The day, Sunday, began as do many of my days - sitting in my swinging chair on my seventh-floor balcony with a cup of cappuccino watching the pelicans dive for their breakfast. It’s been almost three years since I first wondered how long I could sit watching this before getting bored. It hasn’t happened yet.

This morning, something different. I saw a pelican struggling in the water. The tide was receding. Sitting on the water, the pelican looked fine. At the water’s edge it was clear he (she?) was injured. I scanned the beach searching for the red of a bombero’s outfit for help. None in sight. On the way to the beach to see what I might do (no doubt I’ve read too much of All Creatures Great and Small), I found Don Leo, our security guard at the desk. “Help, help, ayuda me (close enough),” I yelled. Given my oh-so-poor Spanish, I began a mime, hopping about and dragging a broken wing (ok, arm). Don Leo understood and phoned the “turtle patrol” people. Seemed to me they might know what to do.

At the beach, the pelican struggled. Finally, a bombero! Together we wrestled the pelican to shore. Well, he grabbed the frightened bird’s flapping beak and I offered support as we tried to quiet him down. Don Leo brought a large box, and someone provided a towel so we could wrap the bird and try to protect it’s visibly broken wing. Needless to say, the pelican, now named Pablo (another story) didn’t get that we were trying to help. He tried to free himself, to snap at us. The bombero finally tied a string loosely around his/her beak and the bird began to quiet.

Up five flights of stairs (elevator broken at the moment), the bombero carried Pablo to deposit him at the street level entrance and return to his work, while I awaited police arrival.

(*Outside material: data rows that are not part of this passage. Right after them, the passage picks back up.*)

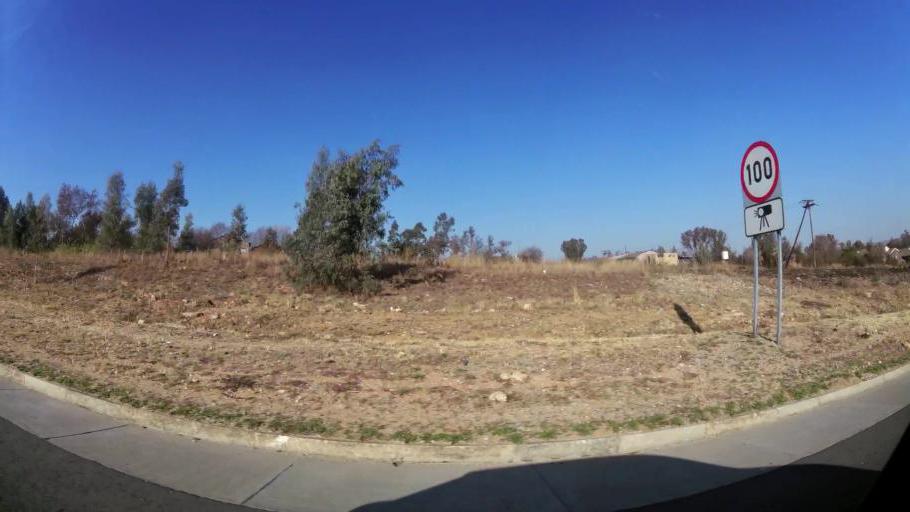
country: ZA
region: Gauteng
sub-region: West Rand District Municipality
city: Muldersdriseloop
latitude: -26.0352
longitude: 27.8465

I expected the car to arrive at any moment. Nope. An hour later, Don Leo called again. “Yes, (they said), someone will be there. Busy now.” Ok, now I was really getting upset. There must be something more I could do besides sitting and waiting! What do I know about pelicans? How long can they be out of water? Without food? Isn’t he going to be too hot wrapped in a towel? Maybe I should sing to him ( yes, that IS a joke). Time passed. What to do? Perhaps I should get a cab and take Pablo to town to a vet. Good plan, why wait? Seven calls later, leaving messages with various vet’s offices and no responses, it was clear I couldn’t just ride around town with a large bird looking for help.

Up to my condo. Who to call, what to do? A frantic (ok, maybe that’s too dramatic) call to a friend in the states who knows lots about wildlife. Alana assured me I had done the right thing. That all I could do was keep the bird in a dark quiet place with as little activity as possible until help arrived. Yes, I might cool the towel with water, though if Pablo was in shock, I might not need to worry about keeping him cool.

Between internet searches for a fast course in pelicanology and trips back to the front entrance to sit with Pablo and wet him down, it was more than five hours before he was taken away. I wasn't there at the moment "they" took him.

I spent much of that time sitting by the box with this magnificent bird. On his side, bound in the towel, one large eye stared up at me. He wasn’t struggling. He seemed to be breathing regularly.

That’s surely the closest encounter I’ll get to have with a pelican. I hope I was of some help. I don’t know where Pablo was taken or if he could be saved. Maybe to someone he’s just case #584. It’s definitely a time I wished I could better communicate in Spanish. Not that Pablo would have cared, but I might at least now know what became of him.